I have spent the better part of the afternoon in my recliner throwing my socks at the window blinds.  Why, you wonder?  There is a Verdin attempting to feed from the hummingbird feeder. The male, very territorial, hummer comes and buzzes him, but the Verdin will not leave.  So I throw the socks to rattle the blinds and he flies off, but he comes back.  After the level of the sugar water goes down a little he can't drink, but until then he'll return. 

We don't have the Annas hummingbirds that we did at the Rincon RV park.  We have Black Chins.  They're sort of a drab looking hummingbird.  The male is hysterical.  If we walk out the front door he buzzes us.  He flies around my head.  We walked across the street to get the mail, and on our way back he flew at us in the driveway.  I guess this is his house and we're merely here to feed him.  Here he is in the palm tree protecting his territory.
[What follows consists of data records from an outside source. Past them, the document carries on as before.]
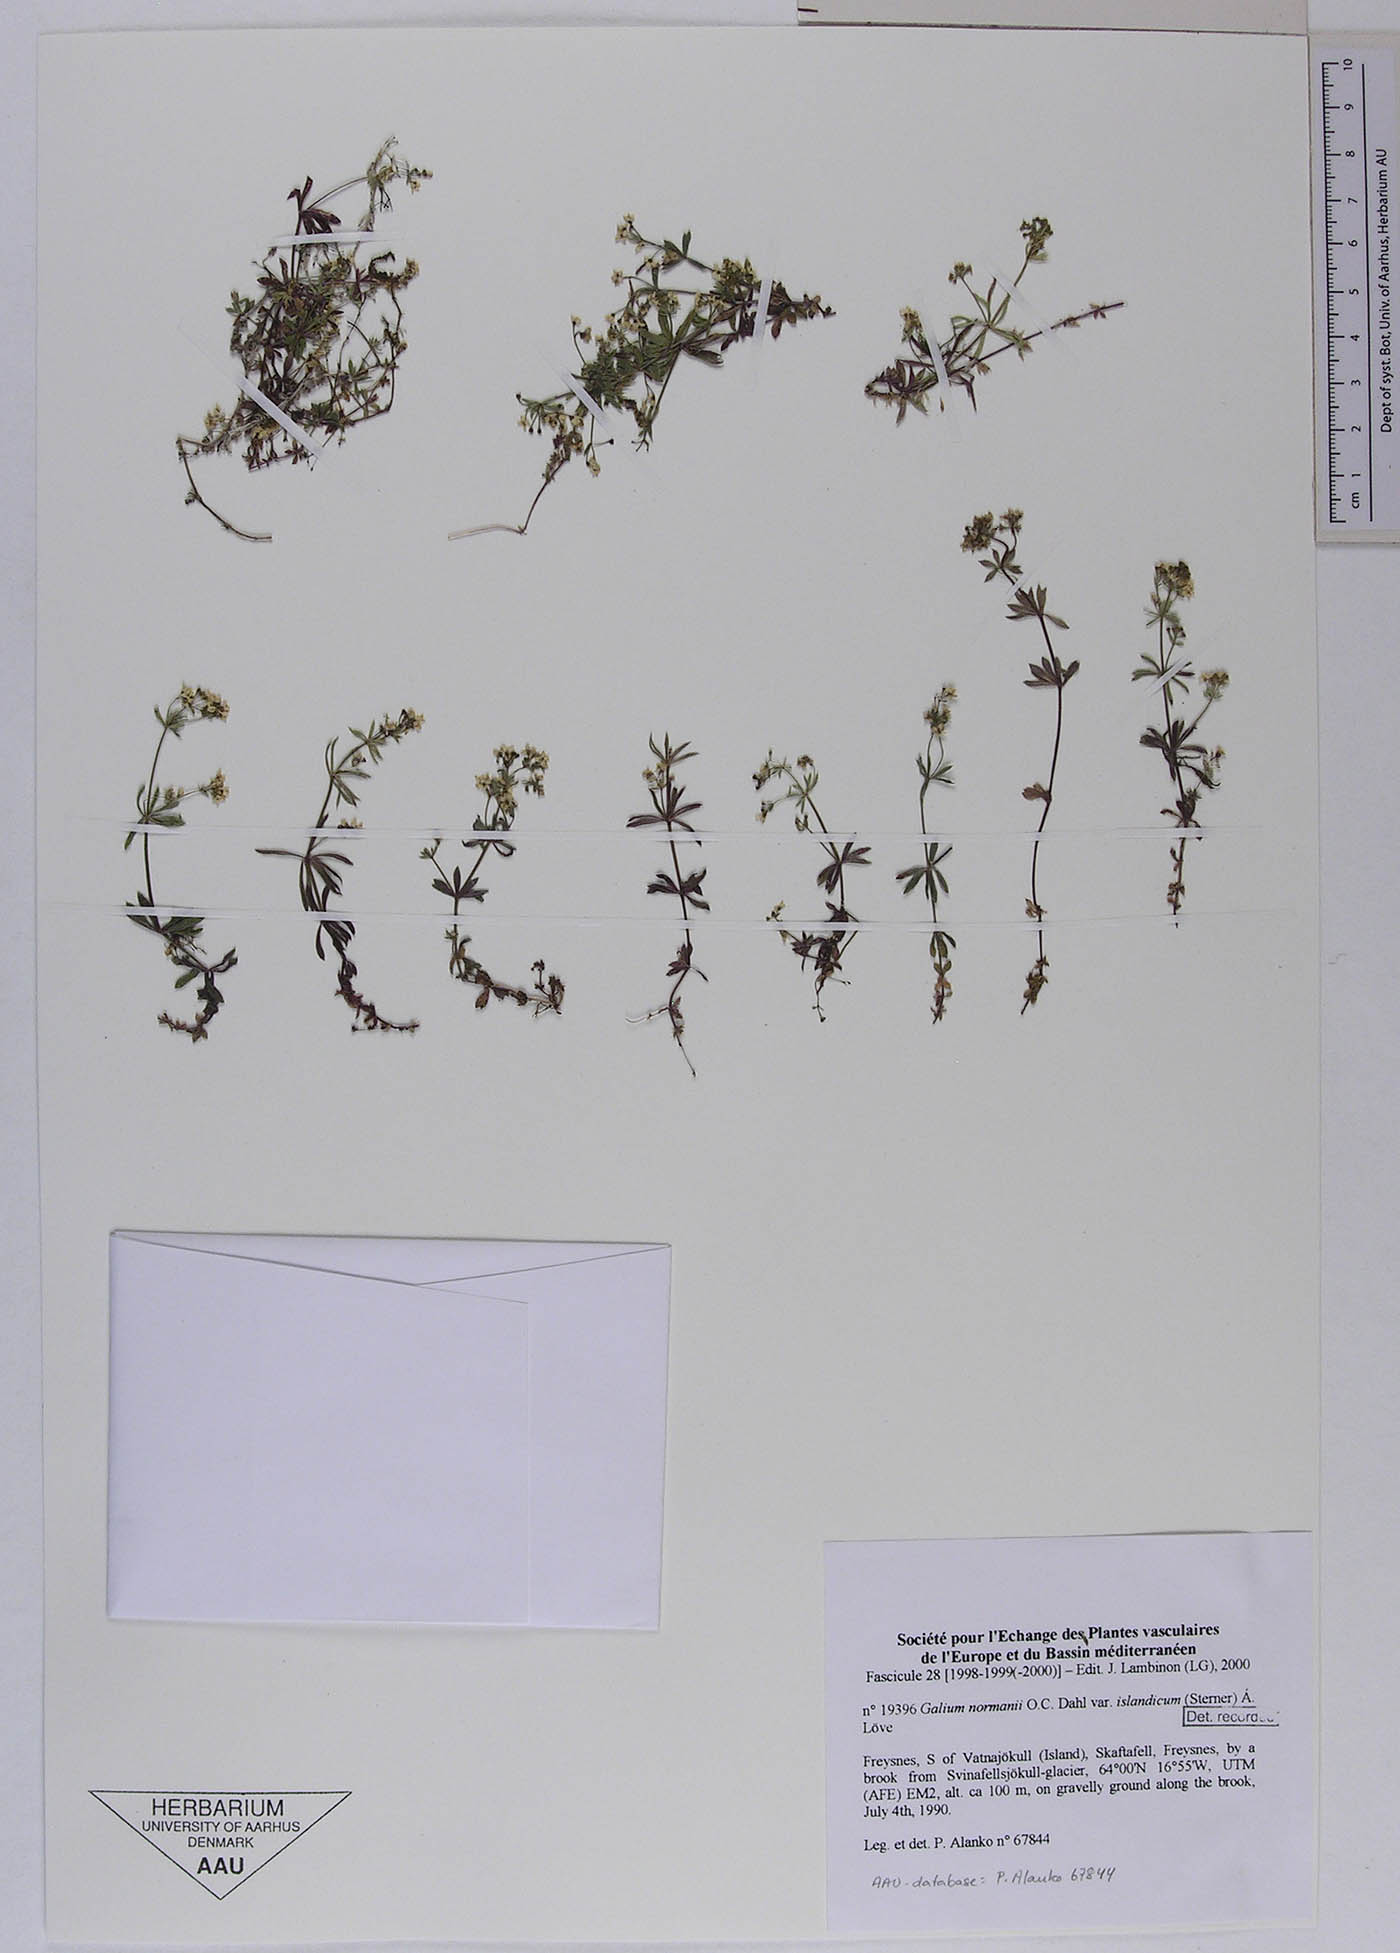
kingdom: Plantae
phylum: Tracheophyta
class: Magnoliopsida
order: Gentianales
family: Rubiaceae
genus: Galium
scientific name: Galium normanii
It did rain starting last night, through the night and off and on all day.  It's cold, too.  OK, it's 57, but it feels cold because of the cloud cover.  Rain is good, we need more.

This is from Nextdoor.  This person is not the only one to hold this view.  It's disheartening.

So, the US enrolled 30,000 people in stage three trials, and they all died, and nobody noticed?  It's an amazing statement here.


  1. Wow, no words for the stupidity that abounds on this planet.

    I love hummingbirds, although I might not like being dive bombed by one:)

  2. What Lily cedar said- yes. The stupids are taking over I fear. Let them die of covid...Sadly that is not how it works though is it? The orange blarb still walks among us.

  3. WOW! Our planet is doomed if these people keep reproducing.

  4. How exactly would that person know everyone died? Weren't in the trials (obviously or'd be dead). Peeked in the window? The world is a weird and scary place these days.

  5. people in this country are stupid. mainstream news is lying to us but every whackadoodle conspiracy site out there is telling the truth.

    as for the spam, I just don't answer unless the caller is in my contact list. if it's legit, they can leave a message and I'll call them back.

  6. Scary times on all fronts.....we're in Lake Havasu City sitting quietly beside the water. All is well until we leave the park to perhaps grocery shop. Then we're confronted with screaming "F CK BIDEN" signs everywhere we go! Is no where civilized anymore?

    Perhaps just put less sugar water in the feeder so the poor Verdin can't reach it. Voila! Socks stay where they belong! OR you could let the little guy have some food, he surely can't drink much!

  7. Interesting, I think a Verdin is a bird I've never heard of. He's a cute little fellow but should stick to seeds and insects and leave your hummingbird's feeder alone. My mother used to call the dominant male h-bird at their feeders "Atilla the Hum", because he always dive-bombed her and any other unsuspecting h-birds who dared to approach the feeder. They eventually ended up with four feeders so all who wanted to drink, could. Atilla still held court, but others were able to sneak in and feed. He could only do so much!